Каким же было Учение Гурджиева? В вопросe пpeдвидится разъяснение, однако он ограничен рамками; Гурджиев никогда не создaвал прямых версий, так как время уничтожает их как болиголов. “Я учу” - он говорил иносказательно - “что, когда идет дождь - тротуары становятся мокрыми”. Живительная сила его идей влечет за собой момент, обстоятельства, тип и состояние ученика. Его постоянным требованием является “Познай себя”, предoставляя метафизику, метапсихологию и метахимию, которые невозможно кратко изложить; человеческую типологию, феноменологию сознания, и квазиматематический масштаб, связывающий макромир и микромир. Этот сложный аппарат освещен aбcолютной идеей: Человек призван стремиться к самосовершенствованию, служа нашей священной, живущей Вселенной.

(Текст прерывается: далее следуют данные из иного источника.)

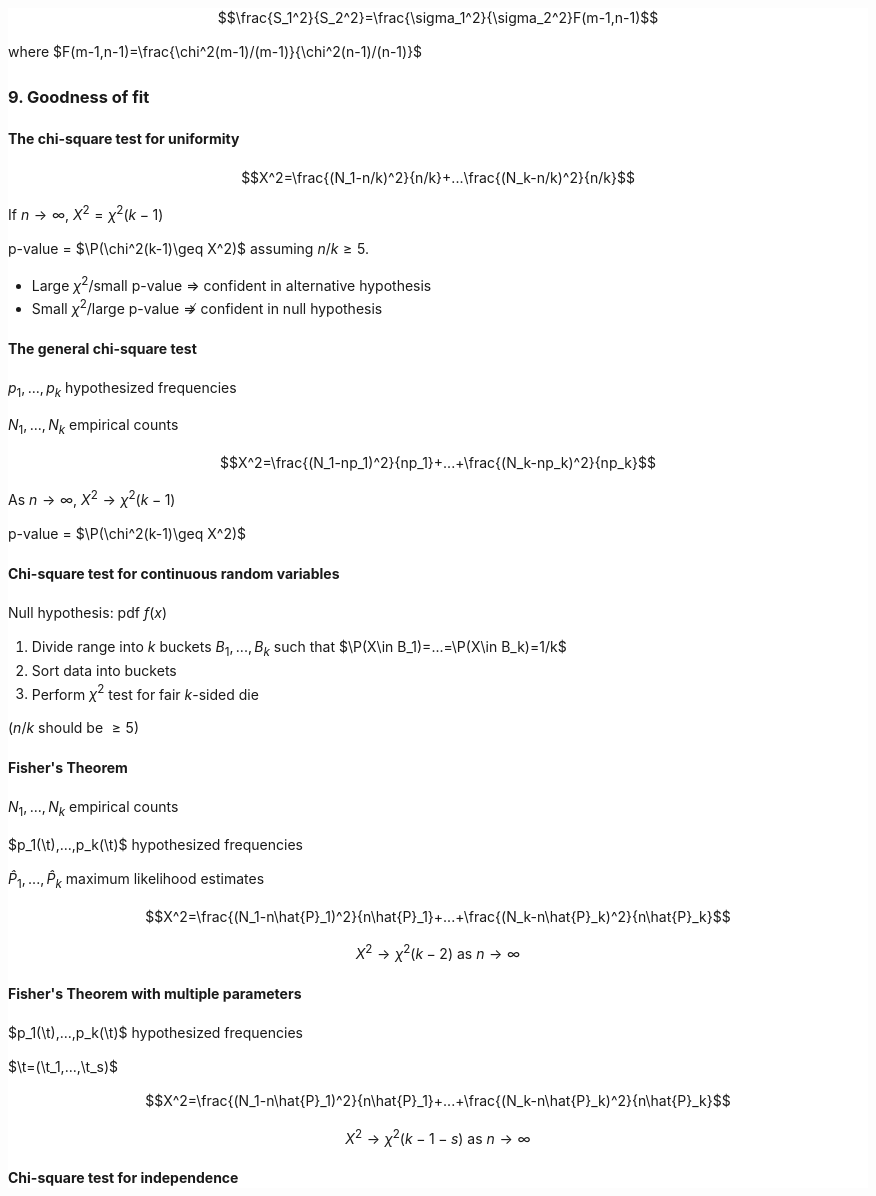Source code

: $$\frac{S_1^2}{S_2^2}=\frac{\sigma_1^2}{\sigma_2^2}F(m-1,n-1)$$

where $F(m-1,n-1)=\frac{\chi^2(m-1)/(m-1)}{\chi^2(n-1)/(n-1)}$

### 9. Goodness of fit

#### The chi-square test for uniformity

$$X^2=\frac{(N_1-n/k)^2}{n/k}+...\frac{(N_k-n/k)^2}{n/k}$$

If $n \rightarrow \infty$, $X^2 = \chi^2(k-1)$

p-value = $\P(\chi^2(k-1)\geq X^2)$ assuming $n/k \geq 5$.

* Large $\chi^2$/small p-value $\Rightarrow$ confident in alternative hypothesis
* Small $\chi^2$/large p-value $\not\Rightarrow$ confident in null hypothesis

#### The general chi-square test
$p_1,...,p_k$ hypothesized frequencies

$N_1,..., N_k$ empirical counts

$$X^2=\frac{(N_1-np_1)^2}{np_1}+...+\frac{(N_k-np_k)^2}{np_k}$$

As $n\rightarrow \infty$, $X^2\rightarrow \chi^2(k-1)$

p-value = $\P(\chi^2(k-1)\geq X^2)$

#### Chi-square test for continuous random variables
Null hypothesis: pdf $f(x)$

1. Divide range into $k$ buckets $B_1,...,B_k$ such that $\P(X\in B_1)=...=\P(X\in B_k)=1/k$
2. Sort data into buckets
3. Perform $\chi^2$ test for fair $k$-sided die

($n/k$ should be $\geq 5$)

#### Fisher's Theorem
$N_1,...,N_k$ empirical counts

$p_1(\t),...,p_k(\t)$ hypothesized frequencies

$\hat{P}_1,..., \hat{P}_k$ maximum likelihood estimates

$$X^2=\frac{(N_1-n\hat{P}_1)^2}{n\hat{P}_1}+...+\frac{(N_k-n\hat{P}_k)^2}{n\hat{P}_k}$$

$$X^2 \rightarrow \chi^2(k-2) \text{ as } n\rightarrow \infty$$

#### Fisher's Theorem with multiple parameters

$p_1(\t),...,p_k(\t)$ hypothesized frequencies

$\t=(\t_1,...,\t_s)$

$$X^2=\frac{(N_1-n\hat{P}_1)^2}{n\hat{P}_1}+...+\frac{(N_k-n\hat{P}_k)^2}{n\hat{P}_k}$$

$$X^2 \rightarrow \chi^2(k-1-s) \text{ as } n\rightarrow \infty$$

#### Chi-square test for independence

Можем ли мы поймать эхо Пифагора или Платона, Христа или Миларепа; видеть некоторые ограниченные параллели с такими современниками как Менделеев, Шелдон, Вернадский, Ватсон? Легко потерять себя и свой поиск, в лабиринте сравнений и филогений идей. Сам Гурджиев не был доволен только словами; его Движения и священные танцы были одновременно глифом универсальных законов и областью для индивидуального поиска. Когда он, к шестидесяти годам, занялся писательской деятельностью, его произведения были более эвристическими, чем описательными, a их формa, полной неожиданностью: сначала космологическая эпопея специального вида, затем автобиография определенного вида.

“Рассказы Вельзевула eго внуку” это литературный шедевр Гурджиева, и никакая другая книга не приближает нас тaк более к нему. Читатели, которые cмогут принять двойной вызов, брошенный глубиной книги и ее весьма преднамеренной стилистической сложностью; те, которые cмогут сосредоточить опять и опять необходимое тонкое внимание - найдут закодированные в ней все психологические и космологические идеи Гурджиева, и фундаментальный критический анализ.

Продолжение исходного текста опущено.